Work instructions:
The lines below, from the one holding "For every layout" through the one holding "List each element's", are to be restated word for word, with all images left out.

Bounding box prediction data:
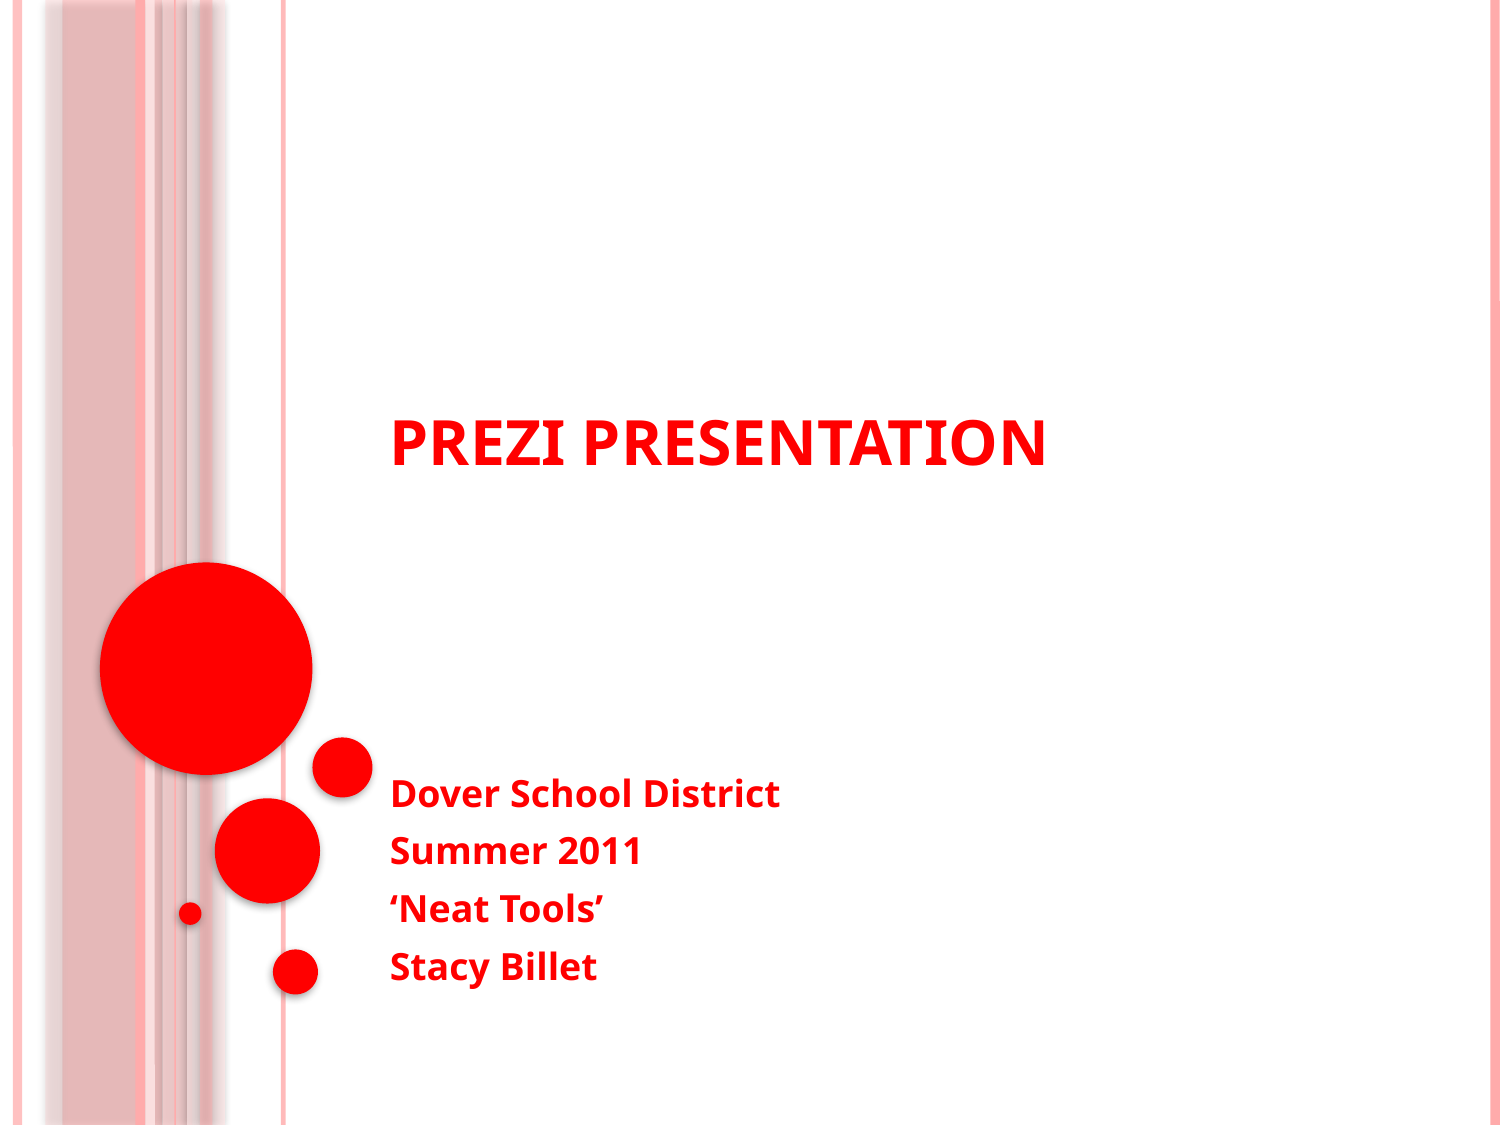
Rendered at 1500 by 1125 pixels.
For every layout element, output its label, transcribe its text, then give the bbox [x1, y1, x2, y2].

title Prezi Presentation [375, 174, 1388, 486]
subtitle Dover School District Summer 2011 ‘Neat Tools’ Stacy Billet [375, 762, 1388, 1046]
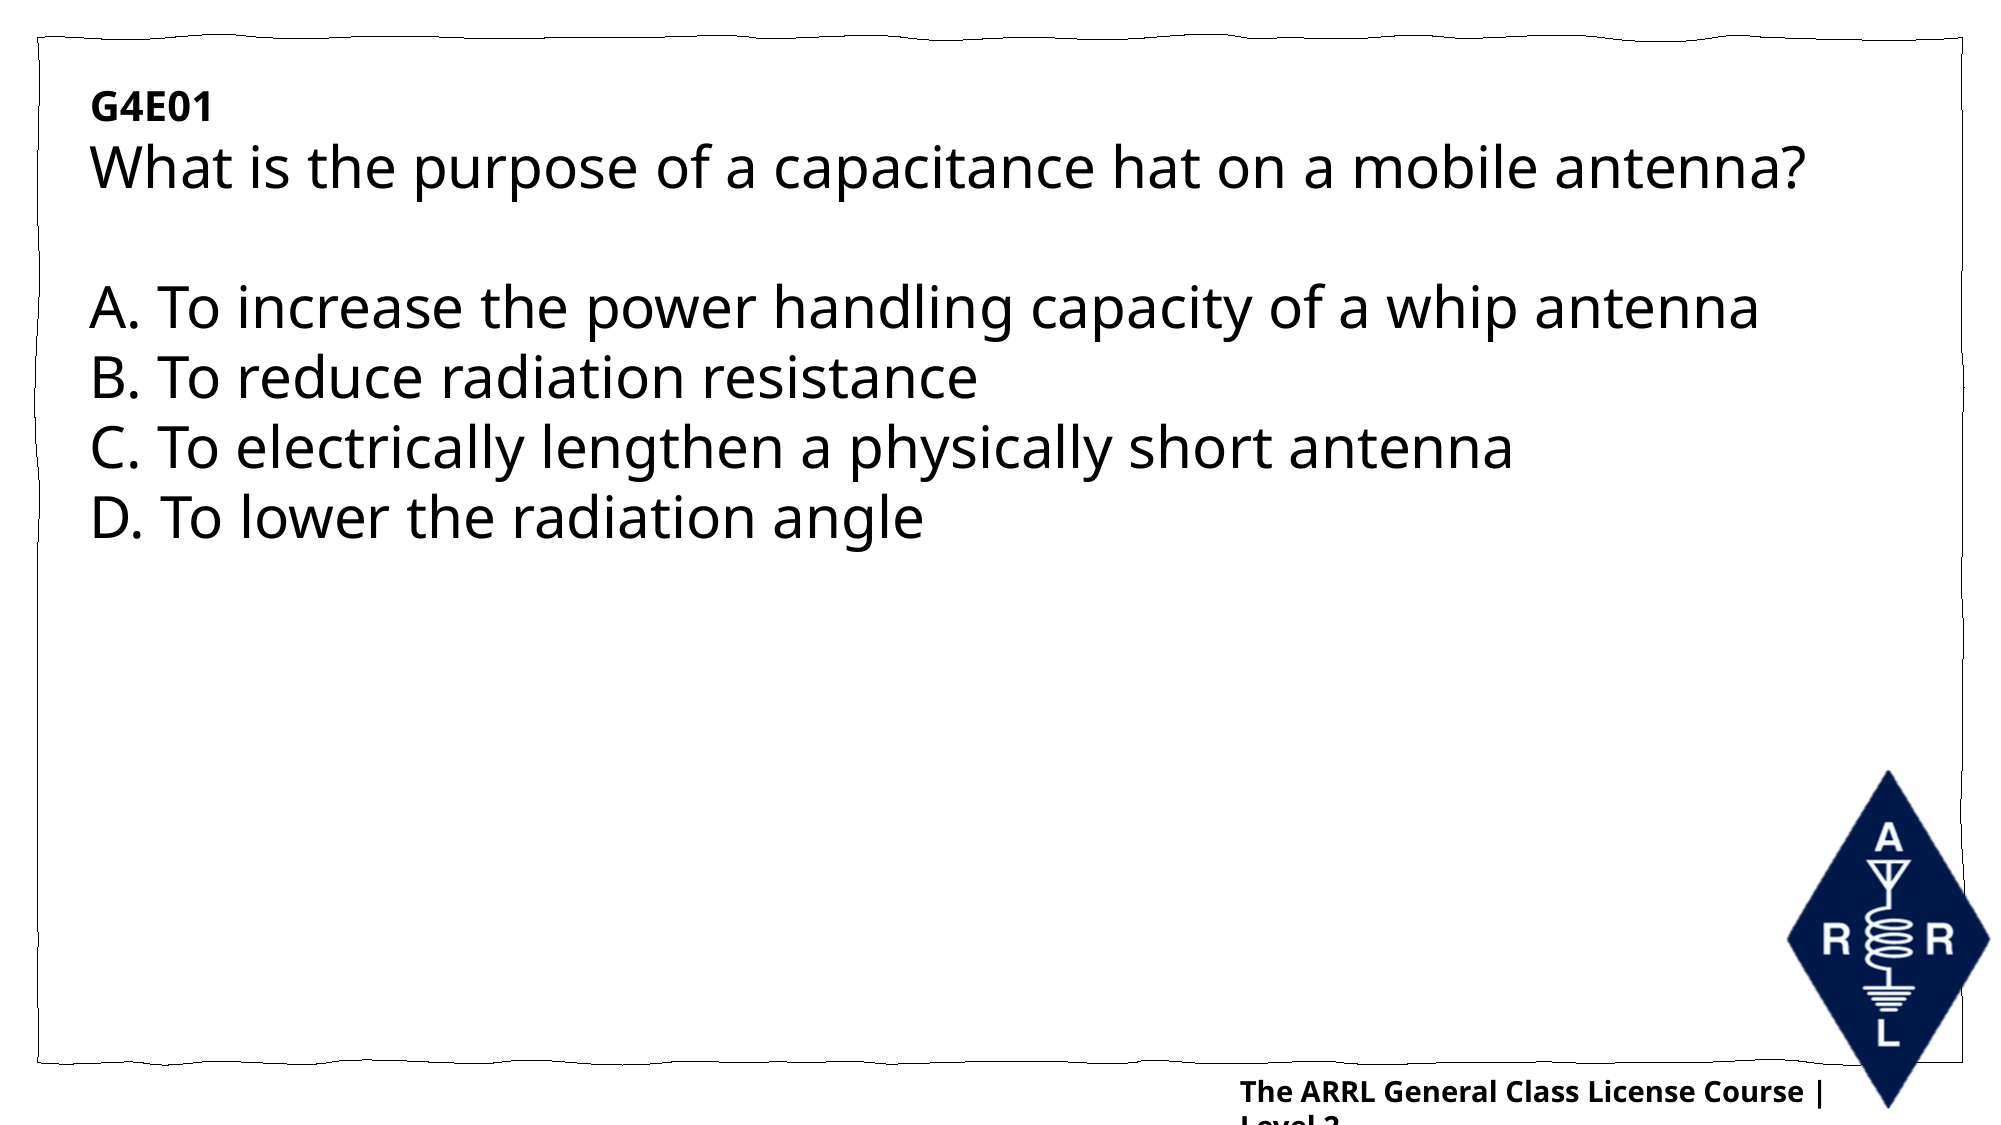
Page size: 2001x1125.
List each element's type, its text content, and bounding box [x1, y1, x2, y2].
--
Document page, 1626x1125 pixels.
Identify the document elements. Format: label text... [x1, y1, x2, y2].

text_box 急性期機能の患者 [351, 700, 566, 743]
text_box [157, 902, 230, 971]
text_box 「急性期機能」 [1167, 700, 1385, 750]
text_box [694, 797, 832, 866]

Result of this task:
For every layout element, output its label, transcribe its text, then give the bbox [x1, y1, x2, y2].

title Prezi Presentation [375, 174, 1388, 486]
subtitle Dover School District Summer 2011 ‘Neat Tools’ Stacy Billet [375, 762, 1388, 1046]
Page size: 2001x1125.
List each element's type, its text content, and bounding box [x1, y1, x2, y2].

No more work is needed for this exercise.